UK: Plenty of interest
The Willis Welby team revisits their review of UK growth names they put in place at the start of 2023. They have 104 stocks in their UK coverage with market caps north of USD 2.5bn. Nineteen of them make their screen of consensus Y3 revenue growth in excess of 6%, reasonable financial productivity, and an implied Y3 EBITM ratio of less than 110. The performance of this approach has been okay since May 20, with the mean move of the 18 names at -0.8%, which is ahead of the -2.1% return from the FTSE 350. The team remains of the view that the UK has plenty of interesting and growing businesses. And enough of those names are still available at attractive prices, including the likes of Sage, Convatec and IHG.
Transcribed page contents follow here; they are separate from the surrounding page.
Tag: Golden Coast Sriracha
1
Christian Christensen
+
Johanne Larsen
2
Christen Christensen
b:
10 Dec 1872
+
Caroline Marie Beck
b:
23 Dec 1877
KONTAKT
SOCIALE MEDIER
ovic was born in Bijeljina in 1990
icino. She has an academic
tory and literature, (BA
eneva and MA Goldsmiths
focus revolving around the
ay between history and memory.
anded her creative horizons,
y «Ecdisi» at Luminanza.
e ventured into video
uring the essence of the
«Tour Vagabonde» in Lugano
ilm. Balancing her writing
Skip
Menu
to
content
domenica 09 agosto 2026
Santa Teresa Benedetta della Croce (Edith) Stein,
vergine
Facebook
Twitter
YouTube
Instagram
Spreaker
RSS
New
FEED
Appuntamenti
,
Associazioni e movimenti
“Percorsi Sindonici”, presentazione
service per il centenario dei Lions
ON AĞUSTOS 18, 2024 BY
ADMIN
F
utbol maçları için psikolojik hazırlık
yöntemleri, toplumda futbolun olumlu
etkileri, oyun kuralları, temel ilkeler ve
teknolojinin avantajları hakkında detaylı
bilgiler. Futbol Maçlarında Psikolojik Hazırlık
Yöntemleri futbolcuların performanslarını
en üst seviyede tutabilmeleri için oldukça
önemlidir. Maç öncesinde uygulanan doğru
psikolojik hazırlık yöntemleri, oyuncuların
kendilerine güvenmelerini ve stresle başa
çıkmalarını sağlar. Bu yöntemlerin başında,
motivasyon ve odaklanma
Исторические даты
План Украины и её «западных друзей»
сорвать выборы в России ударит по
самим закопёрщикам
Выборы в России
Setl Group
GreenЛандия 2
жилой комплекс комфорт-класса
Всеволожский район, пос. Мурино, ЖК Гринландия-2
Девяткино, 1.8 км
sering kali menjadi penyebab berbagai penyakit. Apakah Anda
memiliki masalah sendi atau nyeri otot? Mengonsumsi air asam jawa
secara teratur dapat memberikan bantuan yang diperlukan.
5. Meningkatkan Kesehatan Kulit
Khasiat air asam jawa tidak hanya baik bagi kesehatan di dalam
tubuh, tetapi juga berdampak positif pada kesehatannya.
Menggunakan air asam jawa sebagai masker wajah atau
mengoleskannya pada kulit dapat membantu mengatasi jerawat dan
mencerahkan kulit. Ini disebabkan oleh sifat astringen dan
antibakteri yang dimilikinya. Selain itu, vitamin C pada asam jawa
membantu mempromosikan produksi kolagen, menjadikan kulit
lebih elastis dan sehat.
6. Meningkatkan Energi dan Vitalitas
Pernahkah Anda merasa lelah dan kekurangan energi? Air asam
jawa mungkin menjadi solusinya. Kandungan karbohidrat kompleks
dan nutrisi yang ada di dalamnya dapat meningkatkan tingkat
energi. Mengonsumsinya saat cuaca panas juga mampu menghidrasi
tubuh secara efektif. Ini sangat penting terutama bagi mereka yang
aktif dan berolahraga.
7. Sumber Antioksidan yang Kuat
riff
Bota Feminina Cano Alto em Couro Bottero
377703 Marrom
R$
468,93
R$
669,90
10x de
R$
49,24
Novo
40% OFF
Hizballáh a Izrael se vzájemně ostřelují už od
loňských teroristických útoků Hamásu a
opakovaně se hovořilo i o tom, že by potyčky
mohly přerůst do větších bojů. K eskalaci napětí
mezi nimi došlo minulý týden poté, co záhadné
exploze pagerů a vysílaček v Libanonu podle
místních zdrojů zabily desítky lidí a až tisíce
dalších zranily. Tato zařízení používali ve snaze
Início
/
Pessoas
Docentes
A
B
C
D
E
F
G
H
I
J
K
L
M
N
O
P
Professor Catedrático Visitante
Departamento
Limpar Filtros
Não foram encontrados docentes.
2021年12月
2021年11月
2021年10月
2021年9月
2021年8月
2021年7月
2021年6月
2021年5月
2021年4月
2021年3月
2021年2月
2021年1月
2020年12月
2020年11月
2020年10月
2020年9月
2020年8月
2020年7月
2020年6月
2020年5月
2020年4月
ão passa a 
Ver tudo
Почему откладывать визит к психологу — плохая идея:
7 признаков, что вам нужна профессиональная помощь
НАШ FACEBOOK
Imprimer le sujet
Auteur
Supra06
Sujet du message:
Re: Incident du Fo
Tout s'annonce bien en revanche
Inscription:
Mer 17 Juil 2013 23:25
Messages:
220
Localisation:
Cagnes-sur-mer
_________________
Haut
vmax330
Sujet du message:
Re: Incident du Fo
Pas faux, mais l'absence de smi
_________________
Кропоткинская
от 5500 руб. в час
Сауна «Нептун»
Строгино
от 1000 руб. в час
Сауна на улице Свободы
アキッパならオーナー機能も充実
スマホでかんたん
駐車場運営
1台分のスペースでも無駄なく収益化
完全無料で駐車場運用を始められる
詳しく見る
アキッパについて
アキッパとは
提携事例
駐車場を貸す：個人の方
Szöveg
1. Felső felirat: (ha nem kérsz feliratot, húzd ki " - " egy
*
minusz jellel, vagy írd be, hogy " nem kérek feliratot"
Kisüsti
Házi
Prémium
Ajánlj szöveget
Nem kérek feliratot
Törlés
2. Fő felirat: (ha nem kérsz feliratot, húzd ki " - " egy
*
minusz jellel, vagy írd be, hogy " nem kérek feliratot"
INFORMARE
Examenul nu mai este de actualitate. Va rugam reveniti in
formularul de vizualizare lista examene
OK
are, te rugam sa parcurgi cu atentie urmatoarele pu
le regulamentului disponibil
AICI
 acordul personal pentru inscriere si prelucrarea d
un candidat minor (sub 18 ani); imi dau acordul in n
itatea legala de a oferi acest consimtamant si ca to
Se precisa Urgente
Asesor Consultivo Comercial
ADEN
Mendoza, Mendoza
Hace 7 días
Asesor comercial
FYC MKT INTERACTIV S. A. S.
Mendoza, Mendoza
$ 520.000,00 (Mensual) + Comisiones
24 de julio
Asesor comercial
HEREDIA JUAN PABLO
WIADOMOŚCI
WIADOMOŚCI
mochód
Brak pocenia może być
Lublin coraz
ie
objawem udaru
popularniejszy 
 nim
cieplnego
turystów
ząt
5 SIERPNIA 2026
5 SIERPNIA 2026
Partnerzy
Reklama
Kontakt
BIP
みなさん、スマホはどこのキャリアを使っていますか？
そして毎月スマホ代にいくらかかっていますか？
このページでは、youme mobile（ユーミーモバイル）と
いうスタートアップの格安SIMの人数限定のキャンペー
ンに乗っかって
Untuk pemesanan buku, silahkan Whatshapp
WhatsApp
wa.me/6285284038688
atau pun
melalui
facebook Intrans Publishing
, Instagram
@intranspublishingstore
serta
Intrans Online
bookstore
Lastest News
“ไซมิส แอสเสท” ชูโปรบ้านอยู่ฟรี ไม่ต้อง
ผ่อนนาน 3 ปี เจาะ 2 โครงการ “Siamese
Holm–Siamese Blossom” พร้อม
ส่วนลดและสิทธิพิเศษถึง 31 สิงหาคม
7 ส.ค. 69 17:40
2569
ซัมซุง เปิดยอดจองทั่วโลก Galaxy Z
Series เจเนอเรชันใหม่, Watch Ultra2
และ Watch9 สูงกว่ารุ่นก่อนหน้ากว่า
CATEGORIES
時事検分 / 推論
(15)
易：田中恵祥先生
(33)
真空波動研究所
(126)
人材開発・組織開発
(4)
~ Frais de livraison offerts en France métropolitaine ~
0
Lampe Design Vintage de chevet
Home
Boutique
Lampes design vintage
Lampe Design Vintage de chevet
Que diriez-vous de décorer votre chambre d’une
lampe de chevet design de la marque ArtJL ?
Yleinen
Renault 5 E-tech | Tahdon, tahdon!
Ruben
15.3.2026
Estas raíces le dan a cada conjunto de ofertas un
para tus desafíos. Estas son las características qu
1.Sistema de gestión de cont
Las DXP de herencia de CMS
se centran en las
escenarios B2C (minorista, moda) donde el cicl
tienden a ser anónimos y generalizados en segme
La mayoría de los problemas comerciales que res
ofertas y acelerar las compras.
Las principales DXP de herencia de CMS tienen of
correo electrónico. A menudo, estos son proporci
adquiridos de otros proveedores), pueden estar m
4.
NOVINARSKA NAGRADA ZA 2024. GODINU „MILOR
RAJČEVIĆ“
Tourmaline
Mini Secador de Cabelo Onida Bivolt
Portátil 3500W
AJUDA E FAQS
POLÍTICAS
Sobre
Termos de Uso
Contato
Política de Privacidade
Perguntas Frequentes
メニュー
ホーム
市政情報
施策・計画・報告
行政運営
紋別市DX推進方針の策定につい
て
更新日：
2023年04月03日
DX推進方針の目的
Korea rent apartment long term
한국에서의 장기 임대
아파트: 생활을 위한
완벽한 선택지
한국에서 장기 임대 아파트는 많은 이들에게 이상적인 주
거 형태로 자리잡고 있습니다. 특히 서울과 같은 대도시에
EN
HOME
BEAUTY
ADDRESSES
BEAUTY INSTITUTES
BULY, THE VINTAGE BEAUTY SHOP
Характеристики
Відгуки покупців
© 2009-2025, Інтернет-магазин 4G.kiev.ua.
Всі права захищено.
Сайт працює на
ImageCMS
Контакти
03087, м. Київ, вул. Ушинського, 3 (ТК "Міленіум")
UK Healthcare: Value funds drive underweight
Healthcare now stands as the third largest underweight risk to UK investors (behind Consumer Staples and Energy) driven by two key factors: 1) AstraZeneca positioning. The net underweight of -2.62% accounts for more than the net underweight of -2.36% for the entire sector. Overweights in Smith & Nephew, ConvaTec and out-of-benchmark Sanofi provide the partial offset. 2) Value Fund positioning. Active UK Value managers are seemingly happy to let underweights increase, with a huge gap of -6.27% vs. the FTSE All Share weight. Value managers are banking on some serious underperformance.